Another worrisome student was a Vietnam vet who took a writing class from me. I dealt with him through a very uneasy semester. The scraps of writing he turned in were clearly the product of a disordered mind. After I gave him an F, he approached me one night in a bar and said, with a menacing laugh, “I’m going to kill you, y’know.” He was wearing an 18-inch Bowie knife, so it hardly seemed like an idle threat.

The other student who presented himself as a potential danger was an effeminate young man who wrote a short story in which a woman is dismembered, her remains stored in a steamer trunk. The victim in the story was clearly based on the counselor who served the small student body at that school. When I alerted her to the frightening fixation my student had revealed, she was utterly nonplussed about what to do.
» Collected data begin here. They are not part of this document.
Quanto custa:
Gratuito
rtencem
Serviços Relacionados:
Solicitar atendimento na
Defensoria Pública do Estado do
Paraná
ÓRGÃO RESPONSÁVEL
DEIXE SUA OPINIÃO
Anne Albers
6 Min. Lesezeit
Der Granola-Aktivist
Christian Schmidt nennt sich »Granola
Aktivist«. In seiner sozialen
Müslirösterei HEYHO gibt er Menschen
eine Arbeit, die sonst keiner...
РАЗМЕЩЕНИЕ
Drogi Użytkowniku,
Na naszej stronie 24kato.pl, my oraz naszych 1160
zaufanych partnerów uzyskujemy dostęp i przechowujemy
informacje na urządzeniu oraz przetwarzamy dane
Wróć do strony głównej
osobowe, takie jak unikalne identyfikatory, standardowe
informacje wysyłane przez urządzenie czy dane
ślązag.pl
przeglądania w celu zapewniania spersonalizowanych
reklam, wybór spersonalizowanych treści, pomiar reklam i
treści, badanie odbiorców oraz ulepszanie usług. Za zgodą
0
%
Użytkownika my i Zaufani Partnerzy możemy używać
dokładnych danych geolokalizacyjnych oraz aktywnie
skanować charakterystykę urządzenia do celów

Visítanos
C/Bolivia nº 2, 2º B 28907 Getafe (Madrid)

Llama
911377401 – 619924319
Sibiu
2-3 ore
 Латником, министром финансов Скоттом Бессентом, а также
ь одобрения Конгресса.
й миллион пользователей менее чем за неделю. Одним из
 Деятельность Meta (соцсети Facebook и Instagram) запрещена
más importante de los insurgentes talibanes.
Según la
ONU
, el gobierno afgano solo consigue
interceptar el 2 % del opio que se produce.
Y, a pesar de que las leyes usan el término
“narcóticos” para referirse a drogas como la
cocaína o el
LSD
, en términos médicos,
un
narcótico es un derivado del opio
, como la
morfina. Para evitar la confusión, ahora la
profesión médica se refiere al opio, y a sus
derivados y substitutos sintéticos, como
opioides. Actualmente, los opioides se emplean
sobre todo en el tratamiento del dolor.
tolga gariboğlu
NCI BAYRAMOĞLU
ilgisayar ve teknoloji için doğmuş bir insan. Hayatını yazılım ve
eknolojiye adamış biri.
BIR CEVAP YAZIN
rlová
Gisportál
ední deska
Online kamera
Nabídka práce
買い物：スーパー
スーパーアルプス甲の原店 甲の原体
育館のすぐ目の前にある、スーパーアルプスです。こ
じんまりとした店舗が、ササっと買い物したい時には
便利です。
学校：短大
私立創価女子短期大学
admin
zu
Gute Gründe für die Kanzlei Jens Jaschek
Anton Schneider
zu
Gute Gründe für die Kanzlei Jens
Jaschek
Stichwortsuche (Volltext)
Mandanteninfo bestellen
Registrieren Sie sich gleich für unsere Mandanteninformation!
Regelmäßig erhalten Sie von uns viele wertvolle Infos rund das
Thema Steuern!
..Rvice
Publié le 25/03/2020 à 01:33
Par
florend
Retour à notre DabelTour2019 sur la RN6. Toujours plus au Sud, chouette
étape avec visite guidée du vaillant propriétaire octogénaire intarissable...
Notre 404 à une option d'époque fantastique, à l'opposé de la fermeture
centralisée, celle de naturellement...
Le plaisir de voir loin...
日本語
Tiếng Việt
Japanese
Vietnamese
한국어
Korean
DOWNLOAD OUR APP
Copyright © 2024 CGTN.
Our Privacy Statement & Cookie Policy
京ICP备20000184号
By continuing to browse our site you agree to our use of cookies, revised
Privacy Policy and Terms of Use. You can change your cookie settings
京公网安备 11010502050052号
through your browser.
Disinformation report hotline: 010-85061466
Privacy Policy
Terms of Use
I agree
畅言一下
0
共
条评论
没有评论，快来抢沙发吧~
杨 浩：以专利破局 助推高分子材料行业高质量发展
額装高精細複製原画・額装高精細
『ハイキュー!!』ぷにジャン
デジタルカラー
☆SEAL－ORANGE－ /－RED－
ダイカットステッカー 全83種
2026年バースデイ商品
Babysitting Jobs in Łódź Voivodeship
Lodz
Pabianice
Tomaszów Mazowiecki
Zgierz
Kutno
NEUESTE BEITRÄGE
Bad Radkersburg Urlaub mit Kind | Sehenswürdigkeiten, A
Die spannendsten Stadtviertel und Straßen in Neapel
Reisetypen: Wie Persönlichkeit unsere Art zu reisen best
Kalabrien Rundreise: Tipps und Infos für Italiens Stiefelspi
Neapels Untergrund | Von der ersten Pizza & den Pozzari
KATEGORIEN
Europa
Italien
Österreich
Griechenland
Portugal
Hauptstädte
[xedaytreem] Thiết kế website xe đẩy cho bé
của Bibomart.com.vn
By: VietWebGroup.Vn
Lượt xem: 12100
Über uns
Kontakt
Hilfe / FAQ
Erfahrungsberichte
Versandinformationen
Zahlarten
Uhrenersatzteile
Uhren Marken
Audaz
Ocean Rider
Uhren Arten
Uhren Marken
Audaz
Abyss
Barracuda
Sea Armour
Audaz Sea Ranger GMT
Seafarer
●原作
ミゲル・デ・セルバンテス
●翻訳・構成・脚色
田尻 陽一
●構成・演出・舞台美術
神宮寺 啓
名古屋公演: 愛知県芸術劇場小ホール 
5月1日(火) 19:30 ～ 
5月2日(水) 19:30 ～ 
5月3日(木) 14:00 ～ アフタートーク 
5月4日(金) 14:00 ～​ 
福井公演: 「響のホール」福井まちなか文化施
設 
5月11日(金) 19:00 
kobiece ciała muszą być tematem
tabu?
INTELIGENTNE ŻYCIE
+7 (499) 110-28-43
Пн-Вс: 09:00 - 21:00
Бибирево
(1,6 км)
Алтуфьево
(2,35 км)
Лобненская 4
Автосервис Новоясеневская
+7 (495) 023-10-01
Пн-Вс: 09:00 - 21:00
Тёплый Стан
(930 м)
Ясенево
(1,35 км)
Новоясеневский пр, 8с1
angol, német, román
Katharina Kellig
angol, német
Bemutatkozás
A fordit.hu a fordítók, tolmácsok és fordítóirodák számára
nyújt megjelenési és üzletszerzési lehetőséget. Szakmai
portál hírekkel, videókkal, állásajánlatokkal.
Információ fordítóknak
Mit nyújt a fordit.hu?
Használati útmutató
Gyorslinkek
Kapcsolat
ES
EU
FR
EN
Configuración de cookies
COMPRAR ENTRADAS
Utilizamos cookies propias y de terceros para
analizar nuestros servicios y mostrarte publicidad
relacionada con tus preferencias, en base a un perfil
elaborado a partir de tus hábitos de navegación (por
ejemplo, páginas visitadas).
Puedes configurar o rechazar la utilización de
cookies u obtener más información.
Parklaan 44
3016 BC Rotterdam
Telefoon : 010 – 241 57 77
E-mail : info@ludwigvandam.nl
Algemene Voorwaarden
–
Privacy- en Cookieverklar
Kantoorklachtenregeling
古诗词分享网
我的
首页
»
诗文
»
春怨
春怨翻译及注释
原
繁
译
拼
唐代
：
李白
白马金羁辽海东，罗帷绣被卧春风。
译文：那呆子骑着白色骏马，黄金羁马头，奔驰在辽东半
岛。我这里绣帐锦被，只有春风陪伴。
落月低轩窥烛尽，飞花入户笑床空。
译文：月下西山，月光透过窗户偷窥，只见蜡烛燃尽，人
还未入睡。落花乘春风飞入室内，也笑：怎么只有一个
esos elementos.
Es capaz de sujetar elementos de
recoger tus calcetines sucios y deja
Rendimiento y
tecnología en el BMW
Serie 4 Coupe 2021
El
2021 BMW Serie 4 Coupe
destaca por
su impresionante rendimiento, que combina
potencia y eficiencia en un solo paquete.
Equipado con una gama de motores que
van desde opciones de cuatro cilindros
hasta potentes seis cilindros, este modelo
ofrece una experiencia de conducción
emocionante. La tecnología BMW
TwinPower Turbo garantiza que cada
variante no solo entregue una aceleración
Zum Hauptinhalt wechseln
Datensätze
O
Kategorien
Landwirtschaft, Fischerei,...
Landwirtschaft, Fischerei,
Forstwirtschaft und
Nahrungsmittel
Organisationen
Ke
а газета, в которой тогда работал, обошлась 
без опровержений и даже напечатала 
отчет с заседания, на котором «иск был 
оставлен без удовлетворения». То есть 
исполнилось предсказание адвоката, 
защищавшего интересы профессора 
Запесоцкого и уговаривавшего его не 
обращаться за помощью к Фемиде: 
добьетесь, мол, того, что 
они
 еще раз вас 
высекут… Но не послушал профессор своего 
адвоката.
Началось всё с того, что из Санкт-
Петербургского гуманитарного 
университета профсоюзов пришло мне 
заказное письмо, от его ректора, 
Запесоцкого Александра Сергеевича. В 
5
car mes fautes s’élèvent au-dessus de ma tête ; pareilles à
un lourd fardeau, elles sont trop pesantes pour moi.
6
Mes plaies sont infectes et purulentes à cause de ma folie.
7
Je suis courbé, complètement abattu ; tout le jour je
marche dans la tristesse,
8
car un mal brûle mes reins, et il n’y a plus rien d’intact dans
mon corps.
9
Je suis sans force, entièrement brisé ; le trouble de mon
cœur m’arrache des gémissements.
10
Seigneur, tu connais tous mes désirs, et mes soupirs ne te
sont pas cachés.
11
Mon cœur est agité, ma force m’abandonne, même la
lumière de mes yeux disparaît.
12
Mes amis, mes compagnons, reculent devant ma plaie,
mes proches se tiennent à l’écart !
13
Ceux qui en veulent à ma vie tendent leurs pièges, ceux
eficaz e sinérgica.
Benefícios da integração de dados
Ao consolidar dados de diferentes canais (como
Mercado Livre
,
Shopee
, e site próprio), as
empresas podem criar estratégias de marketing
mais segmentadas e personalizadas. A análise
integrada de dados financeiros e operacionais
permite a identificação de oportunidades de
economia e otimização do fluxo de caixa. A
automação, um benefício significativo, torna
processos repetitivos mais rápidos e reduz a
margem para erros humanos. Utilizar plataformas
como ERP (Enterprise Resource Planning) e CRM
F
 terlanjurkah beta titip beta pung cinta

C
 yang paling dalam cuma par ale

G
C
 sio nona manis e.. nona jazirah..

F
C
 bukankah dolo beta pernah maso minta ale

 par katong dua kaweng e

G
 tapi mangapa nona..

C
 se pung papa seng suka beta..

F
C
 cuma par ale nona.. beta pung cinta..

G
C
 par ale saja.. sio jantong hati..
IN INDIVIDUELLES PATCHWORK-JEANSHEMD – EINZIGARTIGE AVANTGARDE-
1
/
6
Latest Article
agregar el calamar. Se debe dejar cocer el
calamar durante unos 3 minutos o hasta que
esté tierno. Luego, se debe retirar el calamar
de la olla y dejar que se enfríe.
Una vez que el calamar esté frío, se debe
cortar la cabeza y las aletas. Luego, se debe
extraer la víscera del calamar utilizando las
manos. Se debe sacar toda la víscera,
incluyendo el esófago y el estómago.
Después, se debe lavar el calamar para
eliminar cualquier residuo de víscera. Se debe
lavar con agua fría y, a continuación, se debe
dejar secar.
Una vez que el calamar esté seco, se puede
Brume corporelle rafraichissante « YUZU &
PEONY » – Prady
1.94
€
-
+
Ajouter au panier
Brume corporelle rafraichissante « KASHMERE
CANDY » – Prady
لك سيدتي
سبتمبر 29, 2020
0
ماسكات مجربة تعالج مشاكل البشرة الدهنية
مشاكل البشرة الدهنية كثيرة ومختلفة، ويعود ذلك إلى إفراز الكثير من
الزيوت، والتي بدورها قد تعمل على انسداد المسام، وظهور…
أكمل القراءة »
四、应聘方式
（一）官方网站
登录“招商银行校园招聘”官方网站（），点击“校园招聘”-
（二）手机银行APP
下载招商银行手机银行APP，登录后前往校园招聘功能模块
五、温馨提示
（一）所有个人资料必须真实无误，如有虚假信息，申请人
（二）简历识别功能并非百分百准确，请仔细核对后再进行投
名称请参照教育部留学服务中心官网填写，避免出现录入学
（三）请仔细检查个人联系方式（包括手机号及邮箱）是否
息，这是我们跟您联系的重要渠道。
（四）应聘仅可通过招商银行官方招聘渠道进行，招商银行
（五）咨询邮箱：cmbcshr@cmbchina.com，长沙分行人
There may have been other students just as crazy. I’ll never know. What I do know is that I was lucky. So far, my daughter has been lucky, too. And luck seems to be the only real protection teachers and children are afforded. Congress, where legislators protect gun manufacturers, is protected with heavy security. Our kids aren’t.

Crazy people will always be with us. But even more worrisome than the inevitability of crazy people is the fact that we seem committed to living in an insane society in which teachers work in combat zones, and parents send their kids to school not entirely sure those children will ever return home. We have more handguns per capita than any other nation on earth, and we pay the price for the power of the National Rifle Association with the blood of our children. To date, we seem just fine with that. And that’s truly crazy.